Erster Besuch seit Kriegsbeginn Orban will in Kiew über den Frieden sprechen
Ungarns Ministerpräsident Orban gilt in der EU als kremlfreundlichster Regierungschef. So hat er lange Zeit Hilfen für die Ukraine blockiert. Nun ist Orban nach Kiew gereist, um mit Präsident Selenskyj über den Frieden zu sprechen.
Der ungarische Regierungschef Viktor Orban ist erstmals seit Kriegsbeginn in die von Russland angegriffene Ukraine gereist. Medienberichten zufolge fuhr der Konvoi Orbans zunächst in die ungarische Botschaft.

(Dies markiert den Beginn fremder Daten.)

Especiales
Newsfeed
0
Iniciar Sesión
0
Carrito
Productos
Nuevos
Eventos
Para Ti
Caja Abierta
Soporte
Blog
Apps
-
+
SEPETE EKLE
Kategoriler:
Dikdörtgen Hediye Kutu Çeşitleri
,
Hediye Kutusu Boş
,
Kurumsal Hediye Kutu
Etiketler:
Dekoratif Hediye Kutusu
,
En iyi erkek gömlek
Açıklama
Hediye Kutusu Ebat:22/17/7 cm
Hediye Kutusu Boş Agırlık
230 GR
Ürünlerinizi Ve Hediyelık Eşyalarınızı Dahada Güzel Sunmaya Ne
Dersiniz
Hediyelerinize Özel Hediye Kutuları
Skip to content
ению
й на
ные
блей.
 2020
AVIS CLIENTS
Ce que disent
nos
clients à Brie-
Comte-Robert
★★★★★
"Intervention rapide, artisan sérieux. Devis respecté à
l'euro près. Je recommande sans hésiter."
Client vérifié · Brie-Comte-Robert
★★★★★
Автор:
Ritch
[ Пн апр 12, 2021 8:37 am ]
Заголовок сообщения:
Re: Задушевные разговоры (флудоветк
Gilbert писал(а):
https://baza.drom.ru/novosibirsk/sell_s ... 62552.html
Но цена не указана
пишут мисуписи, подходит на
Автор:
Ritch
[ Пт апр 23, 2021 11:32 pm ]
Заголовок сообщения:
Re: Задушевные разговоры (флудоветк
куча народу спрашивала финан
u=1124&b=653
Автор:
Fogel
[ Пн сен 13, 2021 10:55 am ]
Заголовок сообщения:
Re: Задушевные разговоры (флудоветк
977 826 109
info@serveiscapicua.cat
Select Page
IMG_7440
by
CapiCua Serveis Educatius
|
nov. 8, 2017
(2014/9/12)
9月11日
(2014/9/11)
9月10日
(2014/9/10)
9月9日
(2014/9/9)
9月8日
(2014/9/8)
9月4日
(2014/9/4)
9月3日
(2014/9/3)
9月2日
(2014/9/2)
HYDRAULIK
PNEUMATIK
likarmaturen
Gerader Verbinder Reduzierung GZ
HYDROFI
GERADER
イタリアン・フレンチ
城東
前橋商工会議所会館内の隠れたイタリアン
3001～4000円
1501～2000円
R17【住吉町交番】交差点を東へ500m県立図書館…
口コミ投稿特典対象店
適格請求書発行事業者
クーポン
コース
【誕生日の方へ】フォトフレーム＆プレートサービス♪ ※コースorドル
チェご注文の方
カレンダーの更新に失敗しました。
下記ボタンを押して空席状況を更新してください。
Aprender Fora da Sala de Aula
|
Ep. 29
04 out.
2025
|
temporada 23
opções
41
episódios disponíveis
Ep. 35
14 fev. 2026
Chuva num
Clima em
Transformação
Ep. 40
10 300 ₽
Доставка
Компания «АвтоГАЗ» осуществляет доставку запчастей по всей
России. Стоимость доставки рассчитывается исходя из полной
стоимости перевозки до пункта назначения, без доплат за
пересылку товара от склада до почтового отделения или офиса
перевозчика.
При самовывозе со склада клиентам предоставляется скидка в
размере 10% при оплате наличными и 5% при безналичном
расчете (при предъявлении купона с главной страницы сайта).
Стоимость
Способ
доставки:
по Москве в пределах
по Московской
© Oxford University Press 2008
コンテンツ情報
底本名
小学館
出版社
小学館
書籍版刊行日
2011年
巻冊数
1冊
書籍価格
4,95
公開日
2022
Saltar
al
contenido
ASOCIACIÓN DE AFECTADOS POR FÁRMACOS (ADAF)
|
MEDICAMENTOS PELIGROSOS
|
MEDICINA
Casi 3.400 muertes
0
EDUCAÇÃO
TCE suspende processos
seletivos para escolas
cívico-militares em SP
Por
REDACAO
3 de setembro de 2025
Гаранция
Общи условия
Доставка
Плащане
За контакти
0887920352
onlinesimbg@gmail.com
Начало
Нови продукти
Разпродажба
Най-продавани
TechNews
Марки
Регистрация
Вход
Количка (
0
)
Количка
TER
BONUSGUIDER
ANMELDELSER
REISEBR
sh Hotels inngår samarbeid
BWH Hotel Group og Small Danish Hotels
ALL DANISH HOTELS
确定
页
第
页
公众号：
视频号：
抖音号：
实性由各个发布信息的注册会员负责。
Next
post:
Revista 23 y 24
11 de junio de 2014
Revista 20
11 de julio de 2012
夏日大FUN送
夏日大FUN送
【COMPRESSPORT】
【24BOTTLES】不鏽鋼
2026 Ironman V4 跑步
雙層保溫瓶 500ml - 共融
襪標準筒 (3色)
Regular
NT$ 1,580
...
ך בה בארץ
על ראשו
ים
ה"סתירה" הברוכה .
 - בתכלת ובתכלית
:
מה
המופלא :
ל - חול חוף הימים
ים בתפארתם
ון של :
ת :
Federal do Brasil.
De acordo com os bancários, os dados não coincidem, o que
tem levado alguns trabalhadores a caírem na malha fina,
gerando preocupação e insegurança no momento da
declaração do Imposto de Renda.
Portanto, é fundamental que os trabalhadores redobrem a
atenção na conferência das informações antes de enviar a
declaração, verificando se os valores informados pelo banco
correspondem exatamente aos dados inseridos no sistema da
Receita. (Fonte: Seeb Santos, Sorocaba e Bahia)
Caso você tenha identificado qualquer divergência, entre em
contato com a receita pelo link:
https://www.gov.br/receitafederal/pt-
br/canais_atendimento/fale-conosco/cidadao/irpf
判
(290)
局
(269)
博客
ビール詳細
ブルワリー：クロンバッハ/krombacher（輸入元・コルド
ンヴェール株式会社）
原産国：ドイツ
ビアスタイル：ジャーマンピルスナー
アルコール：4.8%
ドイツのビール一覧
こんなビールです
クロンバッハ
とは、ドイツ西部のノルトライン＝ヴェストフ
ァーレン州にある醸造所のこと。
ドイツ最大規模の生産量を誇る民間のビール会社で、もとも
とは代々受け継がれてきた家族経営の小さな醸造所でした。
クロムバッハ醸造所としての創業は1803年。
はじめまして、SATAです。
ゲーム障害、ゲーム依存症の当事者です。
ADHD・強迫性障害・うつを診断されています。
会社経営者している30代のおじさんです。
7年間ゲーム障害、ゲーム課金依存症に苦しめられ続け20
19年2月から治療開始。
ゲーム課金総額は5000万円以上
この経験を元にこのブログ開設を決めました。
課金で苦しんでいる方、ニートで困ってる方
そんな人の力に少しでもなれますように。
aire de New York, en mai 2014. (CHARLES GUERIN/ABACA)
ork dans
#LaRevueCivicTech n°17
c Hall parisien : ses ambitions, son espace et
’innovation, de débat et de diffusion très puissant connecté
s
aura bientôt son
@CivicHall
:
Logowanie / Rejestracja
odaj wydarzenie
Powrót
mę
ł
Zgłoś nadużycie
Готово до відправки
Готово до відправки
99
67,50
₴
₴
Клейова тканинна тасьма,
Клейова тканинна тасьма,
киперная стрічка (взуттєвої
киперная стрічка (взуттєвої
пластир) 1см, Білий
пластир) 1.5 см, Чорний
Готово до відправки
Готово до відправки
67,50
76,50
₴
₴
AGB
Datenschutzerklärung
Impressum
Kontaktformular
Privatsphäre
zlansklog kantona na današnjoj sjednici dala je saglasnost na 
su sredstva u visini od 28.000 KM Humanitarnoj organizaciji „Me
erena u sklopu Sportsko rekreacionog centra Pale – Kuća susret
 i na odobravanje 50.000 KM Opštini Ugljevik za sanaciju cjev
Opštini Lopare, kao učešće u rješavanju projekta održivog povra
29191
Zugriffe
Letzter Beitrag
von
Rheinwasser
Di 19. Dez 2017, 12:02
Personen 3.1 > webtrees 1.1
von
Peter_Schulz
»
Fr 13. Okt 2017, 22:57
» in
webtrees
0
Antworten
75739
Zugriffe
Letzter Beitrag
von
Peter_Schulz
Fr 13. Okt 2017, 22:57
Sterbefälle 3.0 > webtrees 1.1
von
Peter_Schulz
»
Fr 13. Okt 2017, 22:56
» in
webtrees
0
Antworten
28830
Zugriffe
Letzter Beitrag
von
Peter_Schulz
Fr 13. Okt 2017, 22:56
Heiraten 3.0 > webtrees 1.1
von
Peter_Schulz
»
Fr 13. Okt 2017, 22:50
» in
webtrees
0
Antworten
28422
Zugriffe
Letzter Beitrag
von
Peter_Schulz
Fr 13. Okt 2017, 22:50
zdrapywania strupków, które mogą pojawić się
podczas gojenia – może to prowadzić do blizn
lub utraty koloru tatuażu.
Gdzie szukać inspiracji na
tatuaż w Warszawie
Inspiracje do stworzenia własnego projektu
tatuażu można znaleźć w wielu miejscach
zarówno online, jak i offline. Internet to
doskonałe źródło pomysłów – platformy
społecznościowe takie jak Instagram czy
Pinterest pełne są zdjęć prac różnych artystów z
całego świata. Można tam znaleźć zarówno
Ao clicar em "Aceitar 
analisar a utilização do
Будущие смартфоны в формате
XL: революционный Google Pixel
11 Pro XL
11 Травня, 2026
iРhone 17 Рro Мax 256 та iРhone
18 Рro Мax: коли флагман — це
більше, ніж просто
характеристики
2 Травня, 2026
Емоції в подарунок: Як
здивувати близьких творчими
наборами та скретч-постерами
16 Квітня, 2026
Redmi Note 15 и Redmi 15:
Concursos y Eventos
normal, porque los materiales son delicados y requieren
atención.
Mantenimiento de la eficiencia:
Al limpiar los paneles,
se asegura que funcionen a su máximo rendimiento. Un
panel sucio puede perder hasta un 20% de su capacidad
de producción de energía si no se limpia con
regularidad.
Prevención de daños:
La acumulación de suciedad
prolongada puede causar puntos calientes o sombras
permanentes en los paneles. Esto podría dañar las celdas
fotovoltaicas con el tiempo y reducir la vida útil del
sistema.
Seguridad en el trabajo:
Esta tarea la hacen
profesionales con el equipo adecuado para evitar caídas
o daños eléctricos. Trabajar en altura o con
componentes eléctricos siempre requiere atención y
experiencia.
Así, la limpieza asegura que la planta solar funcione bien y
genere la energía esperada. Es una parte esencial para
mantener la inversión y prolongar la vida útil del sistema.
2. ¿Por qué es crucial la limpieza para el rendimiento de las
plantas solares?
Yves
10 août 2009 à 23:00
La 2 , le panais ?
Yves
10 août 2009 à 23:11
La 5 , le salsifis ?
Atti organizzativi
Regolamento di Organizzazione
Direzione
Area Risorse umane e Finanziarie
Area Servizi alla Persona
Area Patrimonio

Er wolle Schritte für einen Frieden unternehmen, hatte Orban in einem Interview kurz vor seiner Reise nach Kiew angekündigt. "Viktor Orban ist heute Morgen in Kiew eingetroffen, um mit Präsident Wolodymyr Selenskyj über den europäischen Frieden zu sprechen", schrieb der ungarische Regierungssprecher Zoltan Kovacs auf der Plattform X. Thema der Gespräche seien auch die Beziehungen beider Länder zueinander.
Erneut machte sich Orban in Kiew für eine Feuerpause stark. Diese könne Friedensgespräche mit Russland beschleunigen. Er schätze zwar die Friedensinitiative von Präsident Selenskyj, sie werde aber viel Zeit in Anspruch nehmen. Daher solle Selenskyj über eine Feuerpause nachdenken, um dann Verhandlungen zu beginnen. Eine Position, die von vielen Experten als unrealistisch eingeschätzt wird.
Angespannte Beziehung zwischen Kiew und Budapest
Orban zählt innerhalb der EU und der NATO zu den größten Kritikern der Finanz- und Militärhilfen für die Ukraine. Aus ukrainischer Sicht dürfte der Besuch deshalb kein leichter werden. Die Beziehungen zwischen Kiew und Budapest sind angespannt.
In der Vergangenheit hatte Orban Hilfen für die von Russland angegriffene Ukraine verzögert und mehrfach versucht, Sanktionen gegen Moskau zu verhindern. Zudem kritisierte er die Eröffnung der EU-Beitrittsverhandlungen mit der Ukraine. Orban pflegt enge Verbindungen zum russischen Präsidenten Wladimir Putin.
Bei früheren Aufeinandertreffen - wie jüngst vor dem EU-Gipfel - wurden Orban und Selenskyj immer wieder bei offenbar emotionalen Diskussionen gesehen.
Rechte der ungarischen Minderheit in Ukraine
Ein weiterer Streitpunkt sind die Rechte der ungarischen Minderheit in der Ukraine, als deren Schutzpatron sich Orban seit Jahren inszeniert. Bei einem Fußballspiel provozierte der 61-Jährige zudem mit einem Schal, auf dem die Umrisse von Großungarn aus dem Jahr 1920 zu sehen waren. Zu der Zeit gehörte unter anderem das heute in der Ukraine liegende Transkarpatien zu Ungarn.
Außerdem ist Ungarn weiterhin stark von russischen Gaslieferungen abhängig, die trotz des Kriegs teilweise durch die Ukraine fließen. Allerdings will Kiew den zum Jahresende auslaufenden Vertrag nicht verlängern.
In der Ukraine war Orban das letzte Mal vor gut zehn Jahren. Damals war noch Selenskyjs Vorgänger Petro Poroschenko im Amt.
Treffen wurde monatelang vorbereitet
Das Treffen zwischen Orban und Selenskyj wurde nach Angaben aus ukrainischen Regierungskreisen seit Monaten vorbereitet. Andere EU-Staats- und Regierungschefs sowie Vertreter weiterer westlicher Verbündeter der Ukraine reisen regelmäßig zu Solidaritätsbesuchen nach Kiew.
Ungarn hat gerade für ein halbes Jahr die EU-Ratspräsidentschaft übernommen. Ungarische Vertreter haben angedeutet, dass sie in dieser Rolle als "ehrliche Makler" auftreten wollten. Einige EU-Abgeordnete äußerten allerdings mit Blick auf die Lage der Demokratie in Ungarn Zweifel daran, ob das Land in der Lage ist, die EU zu führen.